* **DOCUMENT PASSAGE**
====
Taliban Supreme Leader Mullah Hibatullah Akhundzada has ordered a phased shutdown of internet services across Afghanistan, declaring the web the “root of all evil” and directing telecom providers to curb access this week in multiple cities. Acting on the decree, the state-owned Afghan Telecom first suspended fiber service in Mazar-i-Sharif and then expanded the blackout to Kandahar on Tuesday, according to local officials, who said the move was imposed “to curb what he described as ‘immoral activities.’”

The clampdown began in the north before reaching Kandahar, long seen as Akhundzada’s power base, signaling the political weight behind the decision and the likelihood of broader restrictions to come. Taliban officials confirmed the measures were ordered by the leader. In Balkh province, spokesman Haji Zaid said Akhundzada had directed the creation of “an alternative domestic solution” to cover urgent needs while external connectivity is restricted.

While mobile data on private networks remained accessible in some areas on Tuesday, users and service providers said they feared a wider cutoff. A Kabul-based official from the Afghanistan Telecommunications Regulatory Authority, who spoke to The Media Line on condition of anonymity, said, “At least six cabinet ministers have voiced concerns over the supreme leader’s unprecedented decree,” adding that the ministers convened early Tuesday to discuss economic and administrative fallout.
====
* **EXERCISE REQUIREMENTS**
Answer these questions from the passage above on Afghanistan's internet shutdown:
(a) In which city did Afghan Telecom first suspend fiber service?
(b) Who is the Balkh province spokesman quoted on the "alternative domestic solution"?
(c) According to the anonymous regulatory official, how many cabinet ministers voiced concerns over the decree?

* **GIVEN INFORMATION**
====
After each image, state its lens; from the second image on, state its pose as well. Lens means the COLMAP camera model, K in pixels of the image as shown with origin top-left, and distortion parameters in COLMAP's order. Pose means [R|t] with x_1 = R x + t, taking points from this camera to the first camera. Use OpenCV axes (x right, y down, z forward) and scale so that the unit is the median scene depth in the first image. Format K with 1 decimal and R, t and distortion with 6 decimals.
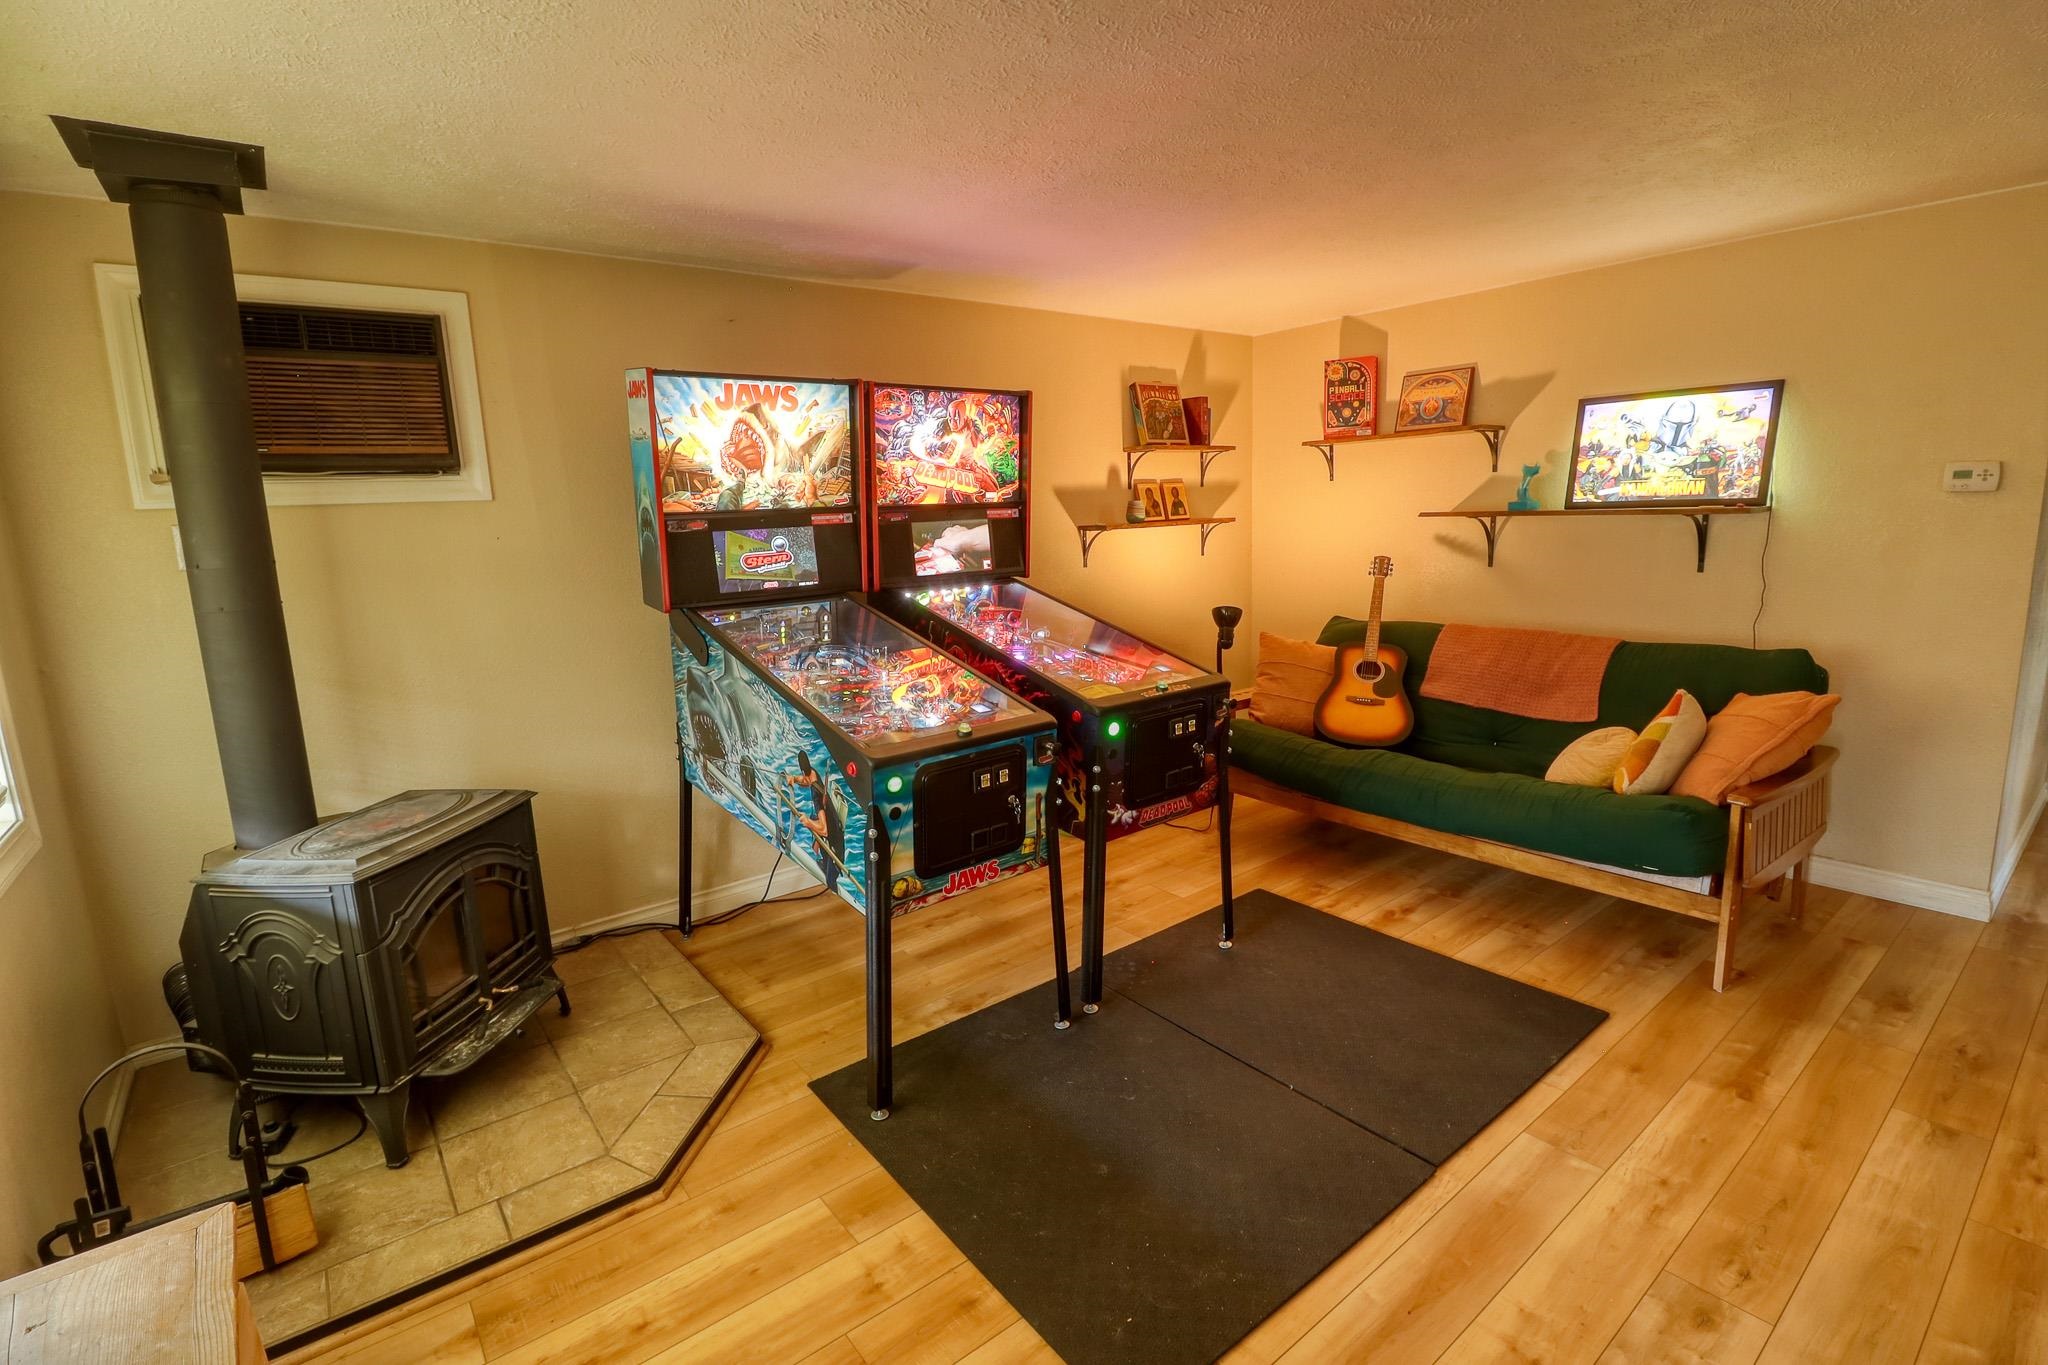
====
* **THE COMPLETED TASK**
(a) Mazar-i-Sharif
(b) Haji Zaid
(c) At least six